Naturally, Democrats have attacked the Ryan plan as gutting Medicare and have produced an ad showing Ryan shoving a wheelchair-bound granny down a hill. They're licking their chops at the prospect of running a Mediscare campaign against the Romney-Ryan ticket.
But it's not clear that the Mediscare tactic will work when the issue gains great visibility, as it will from Ryan's selection.

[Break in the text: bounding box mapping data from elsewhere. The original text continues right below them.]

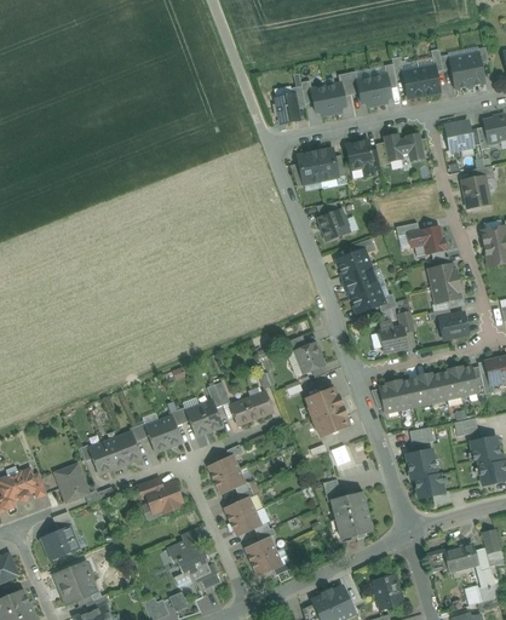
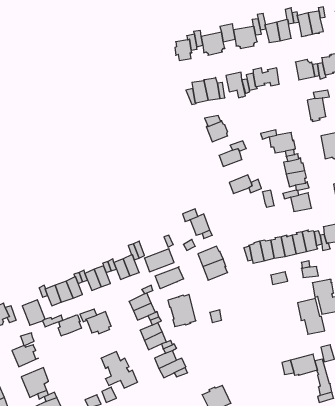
building: [343,265,378,298] -> none
building: [380,321,407,352] -> none
building: none -> [155,267,184,289]
building: [406,448,444,499] -> [298,299,325,334]
building: none -> [58,315,81,336]
building: [332,493,372,539] -> [168,294,196,327]
building: [373,575,403,609] -> none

For Ryan and Romney can make the point -- lost in the shuffle when this is a low-visibility issue -- that their plan would leave the current Medicare system in place for current recipients and those who are 55 or older. Those who have made plans based on the present program could continue to rely on it.
But they also can make the point that their reforms are necessary in order to make sure Medicare is sustainable in the long run. Polls show that many voters younger than 55 doubt that they ever will get the Medicare and Social Security benefits they've been promised.
One more thing about Ryan, I think, appealed to Romney. He already has shown he cannot be intimidated by the most eminent opponent. Watch the video of Ryan's five-minute evisceration of Obamacare at the president's Blair House meeting. You can tell that Obama didn't like it one bit.
He'd better get used to it. Obama's side is relying on trash-talking ads. Romney's selection of Ryan shows he wants a debate on whether America should follow Obama on the road to a European-style welfare state.